B612-Asteroid-Institute / precovery

Fast precovery of small body observations at scale
BSD 3-Clause "New" or "Revised" License
5 stars 2 forks source link

Use adam_core Propagator classes in Precovery #98

Closed ntellis closed 3 days ago

ntellis commented 2 weeks ago

Changes Orbit class to use adam_core propagator instead of in-baked pyoorb. Now defaults to assist, but that should be fungible. Will add an option to pass the propagator choice through so we can more easily bench assist vs pyoorb.

Precovery is running a bit slowly on my machine right now - I haven't been able to ascertain yet if that's due to using adam-assist or if I have something else slowing it down.

ntellis commented 2 weeks ago

This appears to be working fully now - added coveralls as well, but have not switched to pdm.

I'm still working on benching precovery with assist vs pyoorb - have yet to diagnose why it is so slow on my machine.

ntellis commented 1 week ago

This branch is stable, but the simple approach seems to be just too slow. At root is the repeated calls to propagation, each of which goes in and out of adam_core. There seems to be some significant overhead with the conversions to and from adam_core

Here are the top few function calls from a perf test of a single orbit precovery run, over ~300 days, which took 249s to run (far too long):

ncalls tottime percall cumtime percall filename:lineno(function) 870 128.886 0.148 128.894 0.148 {built-in method gc.collect} 403 37.873 0.094 37.980 0.094 compiler.py:242(backend_compile) 477461 12.368 0.000 21.119 0.000 tables.py:146(from_pyarrow) 3494348 7.113 0.000 7.113 0.000 compute.py:339(cast) 481915 6.451 0.000 28.030 0.000 columns.py:232(get) 442952 2.744 0.000 2.849 0.000 compute.py:239(wrapper) 67496 2.103 0.000 30.217 0.000 orbit.py:406(from_adam_core) 79870 1.683 0.000 3.243 0.000 mlir.py:368(_traceback_to_location) 253 1.577 0.006 6.802 0.027 state.py:19(get_observer_state) 1235 1.529 0.001 5.429 0.004 spice.py:96(get_perturber_state) 14422817 1.131 0.000 1.144 0.000 {built-in method builtins.isinstance} 870 0.991 0.001 0.992 0.001 ephem.py:45(init) 7061/403 0.905 0.000 12.081 0.030 mlir.py:1606(jaxpr_subcomp)

Notably, we seem to be spending a ton of time in garbage collection. The calls in orbit.py:406 and tables.py, columns.py in pyarrow both are likely initialization/conversion expense as well.

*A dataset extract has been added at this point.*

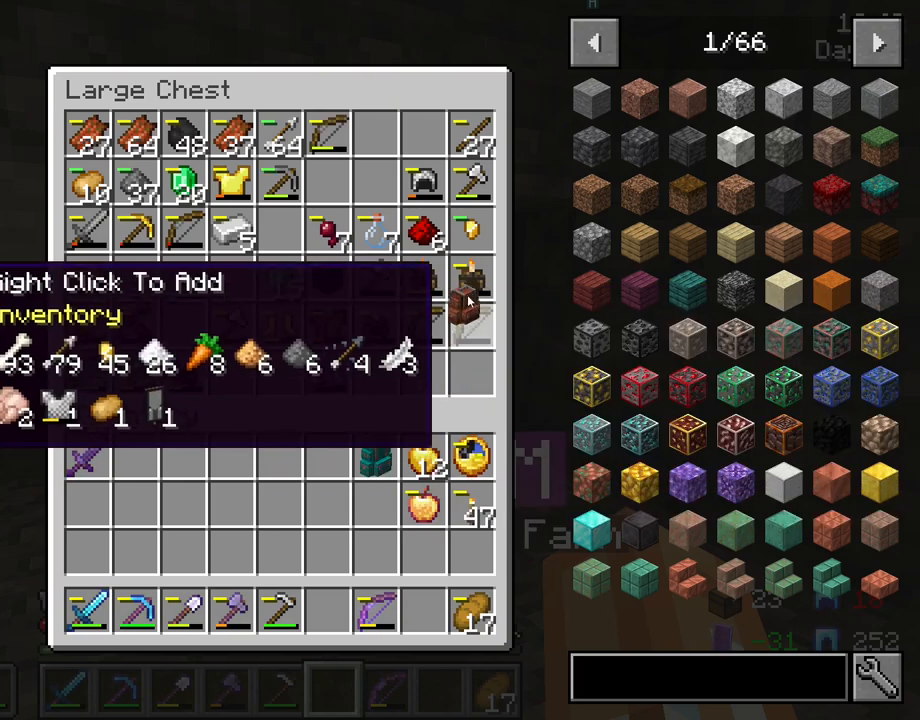
{"keys": [], "mouse": [], "mouse_move": "up", "events": []}
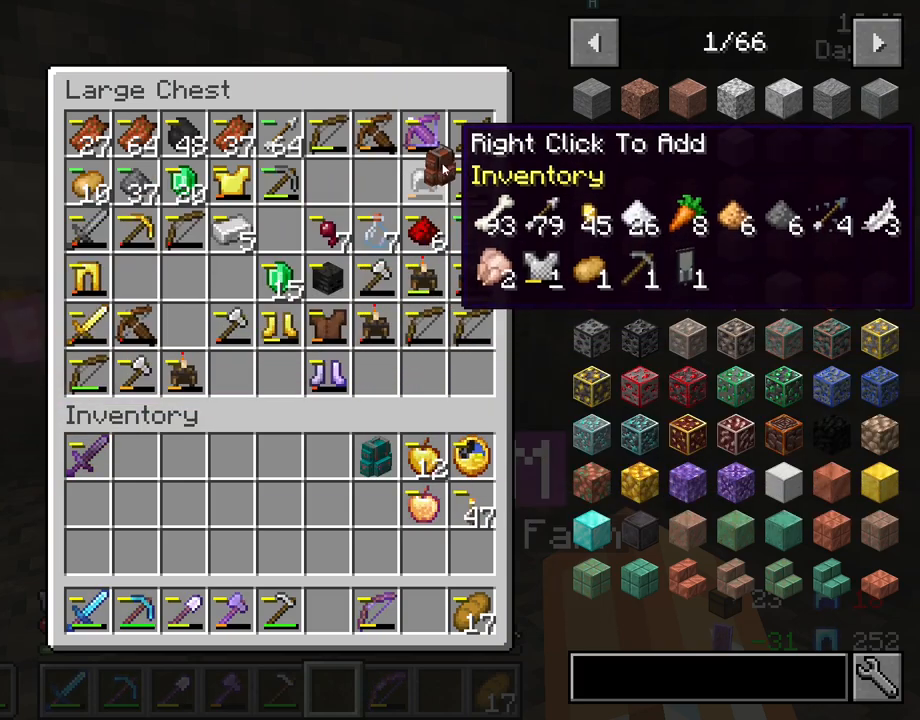
{"keys": [], "mouse": [], "mouse_move": "still", "events": []}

We were chatting on the huddle and decided it makes sense to write a parallel implementation of precovery_db.precover that uses all adam_core internals. We also discussed keeping the yielding behavior in this new implementation and were leaning towards dropping it and leaving the logic of managing/extending the time window to consumers (such as ipod), freeing up the precovery internals to leverage the quivr types more fully.

akoumjian commented 1 week ago

Let's make sure if possible we aren't making too many individual calls to propagate and instead passing in multiple times at once we do have a manual garbage collection step in the Adam assist propagate method but we could remove that. I'm not convinced it's actually helping.